PROBLEM DESCRIPTION: Since the copy must match the original, write out each record word for word, skipping only the pictures.

Dataset entries:
────────────────────────────────────────

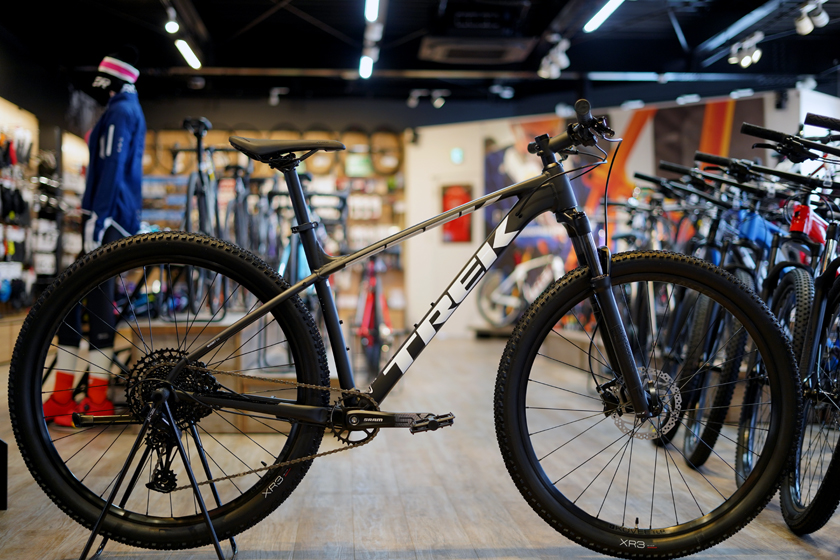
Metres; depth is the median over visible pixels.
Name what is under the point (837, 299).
bicycle
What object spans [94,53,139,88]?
knit hat
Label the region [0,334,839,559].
floor
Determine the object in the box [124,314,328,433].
display platform
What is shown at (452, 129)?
white wall
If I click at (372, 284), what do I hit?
bicycle
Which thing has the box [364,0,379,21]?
ceiling light
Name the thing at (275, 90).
spotlight
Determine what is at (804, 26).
spotlight
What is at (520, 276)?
bicycle
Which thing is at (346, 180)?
wall
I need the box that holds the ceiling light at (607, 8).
[583,0,624,32]
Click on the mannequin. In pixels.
(117, 180)
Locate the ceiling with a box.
[0,0,839,107]
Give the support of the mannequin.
on the floor
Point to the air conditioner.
(443, 46)
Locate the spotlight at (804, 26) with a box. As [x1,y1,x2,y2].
[794,0,829,35]
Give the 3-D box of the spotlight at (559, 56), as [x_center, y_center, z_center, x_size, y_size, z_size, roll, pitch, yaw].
[1.229,-2.044,10.700,0.243,0.310,0.483,0,0,-3]
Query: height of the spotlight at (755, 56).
0.278 m
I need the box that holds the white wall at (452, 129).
[406,87,833,340]
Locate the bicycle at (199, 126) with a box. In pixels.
[181,115,224,320]
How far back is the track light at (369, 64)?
10.15 m
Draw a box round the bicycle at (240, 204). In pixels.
[224,158,264,312]
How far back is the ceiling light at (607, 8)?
9.05 m
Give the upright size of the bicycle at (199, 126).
1.115 m
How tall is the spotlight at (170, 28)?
0.209 m
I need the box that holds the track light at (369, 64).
[360,0,384,78]
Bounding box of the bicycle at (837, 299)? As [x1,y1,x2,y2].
[737,112,839,531]
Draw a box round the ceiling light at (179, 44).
[175,38,201,69]
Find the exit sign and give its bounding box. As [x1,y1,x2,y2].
[450,147,463,163]
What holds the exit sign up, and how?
attached to the white wall at (452, 129)
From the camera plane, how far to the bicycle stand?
2.58 m
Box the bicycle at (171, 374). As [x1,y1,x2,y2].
[9,95,799,559]
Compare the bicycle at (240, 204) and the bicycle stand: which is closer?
the bicycle stand
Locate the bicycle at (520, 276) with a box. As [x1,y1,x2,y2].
[478,251,565,326]
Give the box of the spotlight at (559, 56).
[537,38,570,79]
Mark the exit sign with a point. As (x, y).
(456, 152)
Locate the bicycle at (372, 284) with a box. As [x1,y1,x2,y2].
[353,253,394,381]
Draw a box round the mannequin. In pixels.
[42,47,146,427]
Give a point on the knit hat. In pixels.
(101, 67)
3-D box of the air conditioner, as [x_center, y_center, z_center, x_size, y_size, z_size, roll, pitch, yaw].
[0.485,-2.081,10.343,1.018,0.198,0.943,0,0,-3]
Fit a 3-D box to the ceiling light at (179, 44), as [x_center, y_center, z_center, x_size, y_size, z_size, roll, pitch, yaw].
[-2.141,-2.095,10.729,0.106,0.094,1.290,0,0,-3]
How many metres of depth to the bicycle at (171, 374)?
2.60 m
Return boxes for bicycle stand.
[77,392,239,559]
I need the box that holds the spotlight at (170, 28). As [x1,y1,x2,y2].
[164,9,180,34]
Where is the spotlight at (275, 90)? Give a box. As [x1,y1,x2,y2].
[268,87,288,104]
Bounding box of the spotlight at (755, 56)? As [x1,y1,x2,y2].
[727,32,763,68]
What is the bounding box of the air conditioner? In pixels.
[419,35,533,63]
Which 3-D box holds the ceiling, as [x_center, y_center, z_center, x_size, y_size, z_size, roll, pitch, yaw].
[0.679,-2.341,8.543,9.436,0.180,11.402,0,0,-3]
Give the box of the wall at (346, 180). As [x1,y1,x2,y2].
[142,122,407,329]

────────────────────────────────────────

YOUR SOLUTION:
Metres; depth is the median over visible pixels.
Name what is under the point (837, 299).
bicycle
What object spans [94,53,139,88]?
knit hat
Label the region [0,334,839,559].
floor
Determine the object in the box [124,314,328,433].
display platform
What is shown at (452, 129)?
white wall
If I click at (372, 284), what do I hit?
bicycle
Which thing has the box [364,0,379,21]?
ceiling light
Name the thing at (275, 90).
spotlight
Determine what is at (804, 26).
spotlight
What is at (520, 276)?
bicycle
Which thing is at (346, 180)?
wall
I need the box that holds the ceiling light at (607, 8).
[583,0,624,32]
Click on the mannequin. In pixels.
(117, 180)
Locate the ceiling with a box.
[0,0,839,107]
Give the support of the mannequin.
on the floor
Point to the air conditioner.
(443, 46)
Locate the spotlight at (804, 26) with a box. As [x1,y1,x2,y2].
[794,0,829,35]
Give the 3-D box of the spotlight at (559, 56), as [x_center, y_center, z_center, x_size, y_size, z_size, roll, pitch, yaw].
[1.229,-2.044,10.700,0.243,0.310,0.483,0,0,-3]
Query: height of the spotlight at (755, 56).
0.278 m
I need the box that holds the white wall at (452, 129).
[406,87,833,340]
Locate the bicycle at (199, 126) with a box. In pixels.
[181,115,224,320]
How far back is the track light at (369, 64)?
10.15 m
Draw a box round the bicycle at (240, 204). In pixels.
[224,158,264,312]
How far back is the ceiling light at (607, 8)?
9.05 m
Give the upright size of the bicycle at (199, 126).
1.115 m
How tall is the spotlight at (170, 28)?
0.209 m
I need the box that holds the track light at (369, 64).
[360,0,384,78]
Bounding box of the bicycle at (837, 299)? As [x1,y1,x2,y2].
[737,112,839,531]
Draw a box round the ceiling light at (179, 44).
[175,38,201,69]
Find the exit sign and give its bounding box. As [x1,y1,x2,y2].
[450,147,463,163]
What holds the exit sign up, and how?
attached to the white wall at (452, 129)
From the camera plane, how far to the bicycle stand?
2.58 m
Box the bicycle at (171, 374). As [x1,y1,x2,y2].
[9,95,799,559]
Compare the bicycle at (240, 204) and the bicycle stand: which is closer?
the bicycle stand
Locate the bicycle at (520, 276) with a box. As [x1,y1,x2,y2].
[478,251,565,326]
Give the box of the spotlight at (559, 56).
[537,38,570,79]
Mark the exit sign with a point. As (x, y).
(456, 152)
Locate the bicycle at (372, 284) with a box. As [x1,y1,x2,y2].
[353,253,394,381]
Draw a box round the mannequin. In pixels.
[42,47,146,427]
Give a point on the knit hat. In pixels.
(101, 67)
3-D box of the air conditioner, as [x_center, y_center, z_center, x_size, y_size, z_size, roll, pitch, yaw].
[0.485,-2.081,10.343,1.018,0.198,0.943,0,0,-3]
Fit a 3-D box to the ceiling light at (179, 44), as [x_center, y_center, z_center, x_size, y_size, z_size, roll, pitch, yaw].
[-2.141,-2.095,10.729,0.106,0.094,1.290,0,0,-3]
How many metres of depth to the bicycle at (171, 374)?
2.60 m
Return boxes for bicycle stand.
[77,392,239,559]
I need the box that holds the spotlight at (170, 28). As [x1,y1,x2,y2].
[164,9,180,34]
Where is the spotlight at (275, 90)? Give a box. As [x1,y1,x2,y2].
[268,87,288,104]
Bounding box of the spotlight at (755, 56)? As [x1,y1,x2,y2].
[727,32,763,68]
What is the bounding box of the air conditioner? In pixels.
[419,35,533,63]
Which 3-D box holds the ceiling, as [x_center, y_center, z_center, x_size, y_size, z_size, roll, pitch, yaw].
[0.679,-2.341,8.543,9.436,0.180,11.402,0,0,-3]
Give the box of the wall at (346, 180). As [x1,y1,x2,y2].
[142,122,407,329]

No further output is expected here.